Excellent news that they are all safe.
Murdo


----------



## Nick Balls (Apr 5, 2008)

Looks Like the "Caledonian Victory rescued 15 British MN to the rescue !!!!!!


----------



## gordy (Apr 18, 2008)

A job well done by all concerned(Thumb)


----------



## Pompeyfan (Aug 9, 2005)

Thermal imaging pictures coming through on Sky News as I type.

David


----------



## Ron Stringer (Mar 15, 2005)

*Standby Vessels*

In the TV reports they said that Coastguard rescue helicopters had been scrambled to go to the assistance of the survivors in the water, and eventually spoke of the men being rescued by a lifeboat from a supply vessel that happened to be nearby.
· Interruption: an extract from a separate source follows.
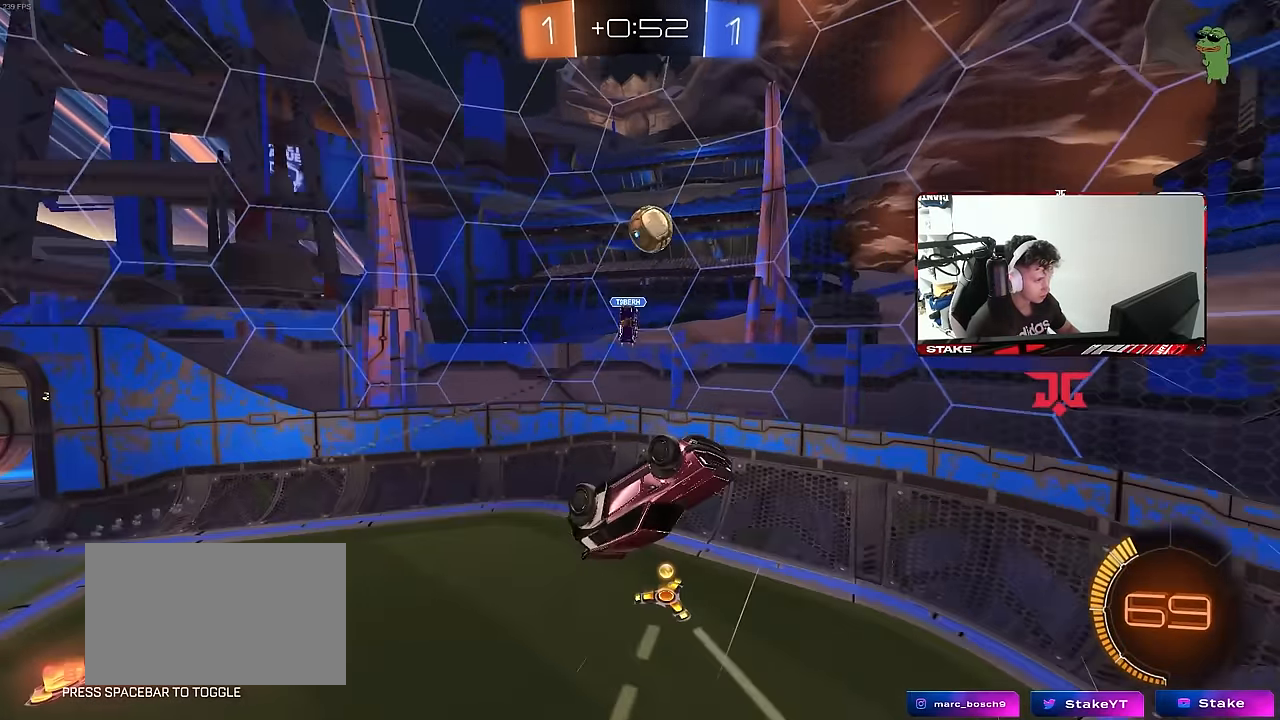
{"keys": ["d", "w"], "mouse": [], "mouse_move": "still", "events": [[134, "mouse_left", "down"], [134, "shift", "down"], [134, "w", "up"], [217, "s", "down"], [267, "a", "up"], [267, "d", "down"], [267, "shift", "up"], [317, "mouse_left", "up"], [400, "s", "up"], [500, "w", "down"]]}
No mention of any standby vessel. Is that the usual journalistic ignorance or has the provision of standby vessels been a casualty of the run-down of the North Sea oil industry? Are they no longer a requirement?


----------



## portree (Dec 4, 2007)

You are quite correct Ron, i work for the RNLI and the number of times the media get it wrong when it comes to mixing up the SAR units is shocking, i guess the dudes in the water dont give a monkies who gets them, but a bit of correct press does a lot at times.


----------



## JimC (Nov 8, 2007)

I read this and one thing stood out - everyone was congratulating everyone else on a job well done.. and rightly so however before puting this story to bed, it should be remembered that this accident took place in ideal conditions. The aircraft was able to land on a relatively calm sea - the plight was in plain sight etc. 
Most of the time it's not like that on the North Sea. I spent over 25 years flying back and forward from all kinds of barges, ships and platforms and could count on one hand the number of times it was like that. I can remember in the early 70's when 'safety' was a word in the dictionary. I also remember the reluctance of everyone to take part in safety drills and the moans when we had to do our 'water sports' at Robert Gordon's but it has all been worth it - if not for surviving in a force 10..then at least for teaching everyone the 'drill' and turning out the kind of people who were 'in it' and all those dedicated lads and lassies who responded so magnificently. Sadly, it will happen again and again. That 'stuff' in the car or which heats your home does not give itself up easily.


----------



## Binnacle (Jul 22, 2005)

*Hi-Tech Boat Crucial in Rescue*

from BBC scotland :-

http://news.bbc.co.uk/1/hi/scotland/north_east/7900394.stm


----------



## mikeg (Aug 24, 2006)

*Pilots skill saving lives*

I take my hat off to that pilot who managed to keep his helicopter upright on landing, no mean feat (Thumb) it echoes the skill of the pilot and crew flying US Airways Flight 1549, the plane that landed in the Hudson River. (Applause)


----------



## Blackal (Jan 29, 2008)

I would hold back on the congratulations for the pilot until after the possibility of his dissorientation being the cause - is ruled out.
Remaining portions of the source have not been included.